> **JOB ITEM**: The answer must consist solely of the lines from the opening line of the entries through the line with "X163703000Y-43180000D02*", transcribed exactly and without any pictures.

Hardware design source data
--------------------------------

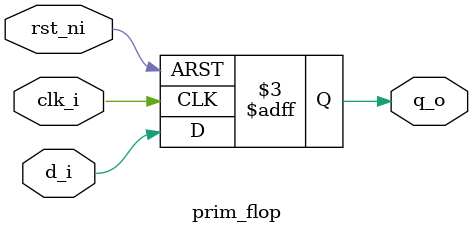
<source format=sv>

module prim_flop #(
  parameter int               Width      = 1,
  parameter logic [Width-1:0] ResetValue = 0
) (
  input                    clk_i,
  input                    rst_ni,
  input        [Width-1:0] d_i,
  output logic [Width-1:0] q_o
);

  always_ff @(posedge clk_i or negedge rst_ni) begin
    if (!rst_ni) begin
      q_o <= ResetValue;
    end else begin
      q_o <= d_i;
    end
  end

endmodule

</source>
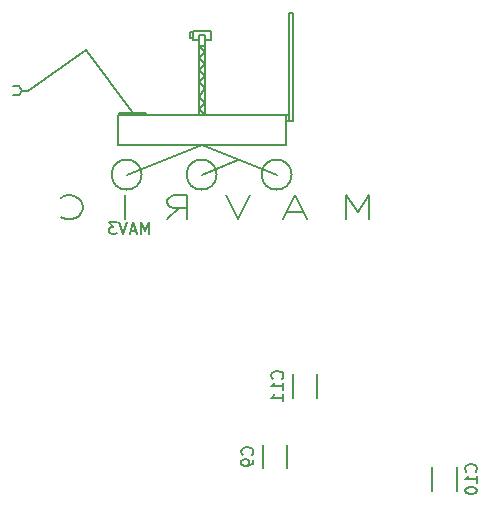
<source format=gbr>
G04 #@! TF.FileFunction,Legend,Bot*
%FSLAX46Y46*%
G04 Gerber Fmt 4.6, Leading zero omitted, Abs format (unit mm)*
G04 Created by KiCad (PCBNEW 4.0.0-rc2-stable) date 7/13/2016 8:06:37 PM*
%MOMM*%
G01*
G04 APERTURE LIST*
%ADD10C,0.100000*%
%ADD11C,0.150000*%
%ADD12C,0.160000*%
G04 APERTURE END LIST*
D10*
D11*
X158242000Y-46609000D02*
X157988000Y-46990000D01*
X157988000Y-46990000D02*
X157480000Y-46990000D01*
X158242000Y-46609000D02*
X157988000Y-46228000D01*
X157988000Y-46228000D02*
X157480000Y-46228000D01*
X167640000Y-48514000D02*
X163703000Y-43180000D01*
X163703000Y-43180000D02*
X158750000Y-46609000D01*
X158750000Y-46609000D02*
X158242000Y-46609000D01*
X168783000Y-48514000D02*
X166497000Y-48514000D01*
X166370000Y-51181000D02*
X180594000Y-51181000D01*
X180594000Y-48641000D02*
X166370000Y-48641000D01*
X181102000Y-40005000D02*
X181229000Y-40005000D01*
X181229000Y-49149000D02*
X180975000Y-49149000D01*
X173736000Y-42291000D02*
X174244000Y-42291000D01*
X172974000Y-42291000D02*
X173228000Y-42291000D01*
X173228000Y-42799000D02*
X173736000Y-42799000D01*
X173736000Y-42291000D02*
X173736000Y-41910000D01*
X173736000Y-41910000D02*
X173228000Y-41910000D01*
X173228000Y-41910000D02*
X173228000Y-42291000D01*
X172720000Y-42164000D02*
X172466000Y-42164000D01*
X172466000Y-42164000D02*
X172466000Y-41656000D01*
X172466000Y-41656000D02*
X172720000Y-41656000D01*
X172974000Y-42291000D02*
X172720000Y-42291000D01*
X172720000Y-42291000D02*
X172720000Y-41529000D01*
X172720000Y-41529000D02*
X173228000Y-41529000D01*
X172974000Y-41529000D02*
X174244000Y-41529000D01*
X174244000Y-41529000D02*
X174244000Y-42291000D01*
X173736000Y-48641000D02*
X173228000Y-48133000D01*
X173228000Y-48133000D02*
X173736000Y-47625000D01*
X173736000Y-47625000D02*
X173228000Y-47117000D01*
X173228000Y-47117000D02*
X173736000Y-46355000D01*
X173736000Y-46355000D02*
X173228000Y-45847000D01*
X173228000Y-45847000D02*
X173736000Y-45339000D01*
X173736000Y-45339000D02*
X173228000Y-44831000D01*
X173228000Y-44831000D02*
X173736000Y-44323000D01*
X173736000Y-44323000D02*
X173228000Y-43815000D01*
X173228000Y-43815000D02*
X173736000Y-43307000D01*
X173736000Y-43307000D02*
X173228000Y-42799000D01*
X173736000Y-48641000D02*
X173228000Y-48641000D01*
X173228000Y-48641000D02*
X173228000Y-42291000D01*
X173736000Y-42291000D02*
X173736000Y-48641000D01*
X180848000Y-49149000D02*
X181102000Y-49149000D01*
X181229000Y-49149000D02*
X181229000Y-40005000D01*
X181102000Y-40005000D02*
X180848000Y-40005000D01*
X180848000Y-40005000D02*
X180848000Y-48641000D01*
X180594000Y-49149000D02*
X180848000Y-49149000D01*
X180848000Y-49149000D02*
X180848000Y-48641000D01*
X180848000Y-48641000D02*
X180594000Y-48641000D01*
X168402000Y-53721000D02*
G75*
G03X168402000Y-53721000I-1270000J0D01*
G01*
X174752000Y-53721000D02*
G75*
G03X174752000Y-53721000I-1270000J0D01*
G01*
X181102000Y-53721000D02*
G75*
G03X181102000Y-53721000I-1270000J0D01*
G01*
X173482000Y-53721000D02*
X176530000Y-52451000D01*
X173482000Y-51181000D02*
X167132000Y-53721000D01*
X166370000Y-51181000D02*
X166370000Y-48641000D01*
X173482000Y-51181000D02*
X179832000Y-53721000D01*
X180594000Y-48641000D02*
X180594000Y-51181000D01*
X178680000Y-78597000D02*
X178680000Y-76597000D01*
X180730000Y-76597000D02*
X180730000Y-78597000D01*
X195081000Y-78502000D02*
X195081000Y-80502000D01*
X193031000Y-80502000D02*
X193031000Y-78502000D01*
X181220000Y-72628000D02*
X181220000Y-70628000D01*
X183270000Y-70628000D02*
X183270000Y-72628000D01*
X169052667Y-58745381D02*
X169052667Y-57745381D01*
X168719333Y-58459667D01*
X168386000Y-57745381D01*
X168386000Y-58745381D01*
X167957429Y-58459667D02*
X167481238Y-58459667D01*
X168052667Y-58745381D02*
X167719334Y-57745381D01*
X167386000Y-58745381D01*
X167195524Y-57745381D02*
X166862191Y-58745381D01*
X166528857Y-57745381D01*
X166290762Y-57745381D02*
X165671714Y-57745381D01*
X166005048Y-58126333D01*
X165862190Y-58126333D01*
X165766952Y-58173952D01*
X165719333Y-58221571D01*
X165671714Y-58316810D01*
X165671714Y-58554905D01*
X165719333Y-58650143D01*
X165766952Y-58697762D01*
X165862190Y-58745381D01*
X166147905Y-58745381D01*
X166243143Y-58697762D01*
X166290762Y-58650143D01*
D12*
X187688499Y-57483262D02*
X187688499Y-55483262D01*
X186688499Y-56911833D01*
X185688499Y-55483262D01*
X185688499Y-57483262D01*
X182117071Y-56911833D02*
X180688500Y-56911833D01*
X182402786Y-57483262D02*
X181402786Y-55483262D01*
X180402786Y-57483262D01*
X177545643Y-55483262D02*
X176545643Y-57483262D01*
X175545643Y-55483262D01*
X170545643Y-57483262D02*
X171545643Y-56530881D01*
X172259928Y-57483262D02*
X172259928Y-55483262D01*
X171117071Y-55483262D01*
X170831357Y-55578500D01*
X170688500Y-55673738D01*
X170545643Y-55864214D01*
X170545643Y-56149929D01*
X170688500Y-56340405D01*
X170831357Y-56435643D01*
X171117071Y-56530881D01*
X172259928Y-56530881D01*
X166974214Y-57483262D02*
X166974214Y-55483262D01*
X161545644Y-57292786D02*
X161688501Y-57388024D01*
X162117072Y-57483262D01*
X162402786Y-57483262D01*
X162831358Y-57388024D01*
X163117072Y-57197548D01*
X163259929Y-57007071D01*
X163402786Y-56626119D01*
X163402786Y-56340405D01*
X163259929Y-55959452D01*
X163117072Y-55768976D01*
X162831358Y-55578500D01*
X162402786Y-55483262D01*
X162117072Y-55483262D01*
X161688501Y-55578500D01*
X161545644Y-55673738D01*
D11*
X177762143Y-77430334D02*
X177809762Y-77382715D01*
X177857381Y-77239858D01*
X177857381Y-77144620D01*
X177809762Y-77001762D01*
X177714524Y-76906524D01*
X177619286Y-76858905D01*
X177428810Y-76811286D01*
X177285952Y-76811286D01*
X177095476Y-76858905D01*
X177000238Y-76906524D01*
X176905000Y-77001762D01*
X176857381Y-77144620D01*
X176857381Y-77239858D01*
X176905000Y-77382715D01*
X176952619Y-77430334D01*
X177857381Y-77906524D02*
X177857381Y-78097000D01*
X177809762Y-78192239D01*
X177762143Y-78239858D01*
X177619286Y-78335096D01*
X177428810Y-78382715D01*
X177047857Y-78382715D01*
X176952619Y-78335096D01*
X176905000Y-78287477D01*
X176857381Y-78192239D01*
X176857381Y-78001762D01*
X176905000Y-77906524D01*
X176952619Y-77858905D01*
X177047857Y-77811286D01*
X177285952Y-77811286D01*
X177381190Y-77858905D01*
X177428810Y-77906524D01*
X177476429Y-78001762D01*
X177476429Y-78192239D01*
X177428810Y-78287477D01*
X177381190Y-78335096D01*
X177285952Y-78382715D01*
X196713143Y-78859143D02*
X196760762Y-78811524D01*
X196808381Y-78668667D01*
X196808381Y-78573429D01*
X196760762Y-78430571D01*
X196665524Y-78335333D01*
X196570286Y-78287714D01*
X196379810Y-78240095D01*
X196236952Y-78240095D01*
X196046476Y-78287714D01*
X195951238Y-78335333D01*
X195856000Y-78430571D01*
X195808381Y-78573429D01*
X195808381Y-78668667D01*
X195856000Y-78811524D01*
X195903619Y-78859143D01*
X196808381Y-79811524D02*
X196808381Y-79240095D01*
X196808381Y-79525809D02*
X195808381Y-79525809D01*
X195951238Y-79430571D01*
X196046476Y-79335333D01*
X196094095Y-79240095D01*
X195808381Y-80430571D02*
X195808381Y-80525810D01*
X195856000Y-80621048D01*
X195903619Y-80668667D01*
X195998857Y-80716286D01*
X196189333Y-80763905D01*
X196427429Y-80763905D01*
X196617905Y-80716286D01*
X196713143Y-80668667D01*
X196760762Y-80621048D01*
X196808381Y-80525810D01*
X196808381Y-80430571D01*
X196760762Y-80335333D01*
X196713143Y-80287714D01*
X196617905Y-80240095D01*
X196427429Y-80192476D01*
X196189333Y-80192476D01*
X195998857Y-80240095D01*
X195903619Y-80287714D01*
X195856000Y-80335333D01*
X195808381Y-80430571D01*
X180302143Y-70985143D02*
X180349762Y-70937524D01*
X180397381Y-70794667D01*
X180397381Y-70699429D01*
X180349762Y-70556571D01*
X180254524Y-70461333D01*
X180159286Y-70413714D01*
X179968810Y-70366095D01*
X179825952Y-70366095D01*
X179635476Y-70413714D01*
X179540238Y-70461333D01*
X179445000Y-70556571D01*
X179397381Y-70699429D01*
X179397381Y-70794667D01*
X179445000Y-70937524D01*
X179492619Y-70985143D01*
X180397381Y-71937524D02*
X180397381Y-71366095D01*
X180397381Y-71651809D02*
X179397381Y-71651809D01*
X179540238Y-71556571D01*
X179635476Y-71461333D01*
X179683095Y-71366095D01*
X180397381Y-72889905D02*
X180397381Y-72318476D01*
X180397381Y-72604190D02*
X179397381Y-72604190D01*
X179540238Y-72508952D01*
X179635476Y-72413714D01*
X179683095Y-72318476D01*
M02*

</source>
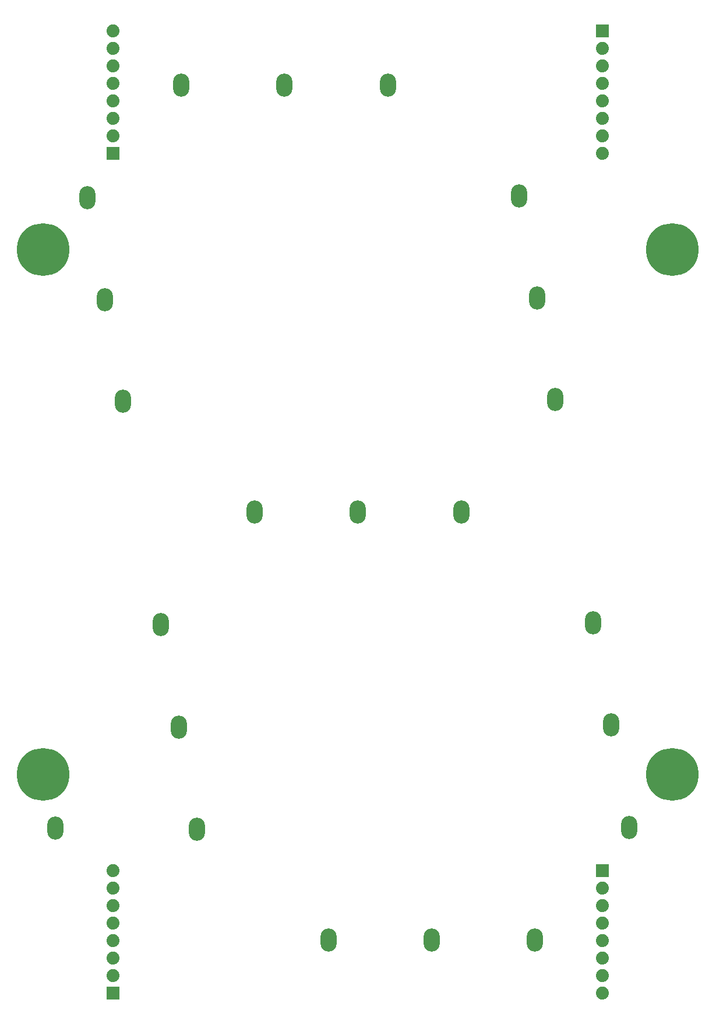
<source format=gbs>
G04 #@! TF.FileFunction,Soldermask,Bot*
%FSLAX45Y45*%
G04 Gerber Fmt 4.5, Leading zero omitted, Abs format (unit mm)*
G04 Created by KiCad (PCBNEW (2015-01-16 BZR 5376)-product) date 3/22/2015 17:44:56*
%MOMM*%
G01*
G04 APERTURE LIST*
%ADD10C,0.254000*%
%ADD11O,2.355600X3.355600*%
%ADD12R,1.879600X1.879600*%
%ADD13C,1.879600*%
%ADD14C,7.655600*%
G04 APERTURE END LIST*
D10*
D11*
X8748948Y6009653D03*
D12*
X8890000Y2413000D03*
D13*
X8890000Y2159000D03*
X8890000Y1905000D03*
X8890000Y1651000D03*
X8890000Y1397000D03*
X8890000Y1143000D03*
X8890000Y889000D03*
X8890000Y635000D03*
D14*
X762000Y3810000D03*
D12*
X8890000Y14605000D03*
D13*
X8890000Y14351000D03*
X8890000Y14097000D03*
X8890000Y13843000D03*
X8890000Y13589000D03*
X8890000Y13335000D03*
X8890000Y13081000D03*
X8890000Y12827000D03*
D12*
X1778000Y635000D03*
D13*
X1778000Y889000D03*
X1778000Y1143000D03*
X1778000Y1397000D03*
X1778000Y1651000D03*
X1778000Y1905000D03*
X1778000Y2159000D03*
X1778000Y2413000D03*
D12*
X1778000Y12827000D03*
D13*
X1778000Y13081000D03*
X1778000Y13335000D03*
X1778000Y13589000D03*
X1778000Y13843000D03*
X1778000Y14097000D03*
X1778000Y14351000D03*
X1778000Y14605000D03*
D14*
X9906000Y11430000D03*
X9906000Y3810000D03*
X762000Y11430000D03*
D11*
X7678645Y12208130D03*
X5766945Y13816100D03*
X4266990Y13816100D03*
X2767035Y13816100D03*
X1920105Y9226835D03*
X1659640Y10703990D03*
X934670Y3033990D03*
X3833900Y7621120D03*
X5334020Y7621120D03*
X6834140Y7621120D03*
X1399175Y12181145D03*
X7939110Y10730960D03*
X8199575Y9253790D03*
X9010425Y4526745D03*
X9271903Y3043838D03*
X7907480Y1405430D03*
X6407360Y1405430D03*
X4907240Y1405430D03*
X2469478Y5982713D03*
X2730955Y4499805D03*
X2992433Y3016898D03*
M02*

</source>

--------------------------------

> **WRITTEN ANSWER**:
<source format=sv>

module prim_flop #(
  parameter int               Width      = 1,
  parameter logic [Width-1:0] ResetValue = 0
) (
  input                    clk_i,
  input                    rst_ni,
  input        [Width-1:0] d_i,
  output logic [Width-1:0] q_o
);

  always_ff @(posedge clk_i or negedge rst_ni) begin
    if (!rst_ni) begin
      q_o <= ResetValue;
    end else begin
      q_o <= d_i;
    end
  end

endmodule

</source>
<source format=gbr>
G04 #@! TF.FileFunction,Legend,Bot*
%FSLAX46Y46*%
G04 Gerber Fmt 4.6, Leading zero omitted, Abs format (unit mm)*
G04 Created by KiCad (PCBNEW 4.0.0-rc2-stable) date 7/13/2016 8:06:37 PM*
%MOMM*%
G01*
G04 APERTURE LIST*
%ADD10C,0.100000*%
%ADD11C,0.150000*%
%ADD12C,0.160000*%
G04 APERTURE END LIST*
D10*
D11*
X158242000Y-46609000D02*
X157988000Y-46990000D01*
X157988000Y-46990000D02*
X157480000Y-46990000D01*
X158242000Y-46609000D02*
X157988000Y-46228000D01*
X157988000Y-46228000D02*
X157480000Y-46228000D01*
X167640000Y-48514000D02*
X163703000Y-43180000D01*
X163703000Y-43180000D02*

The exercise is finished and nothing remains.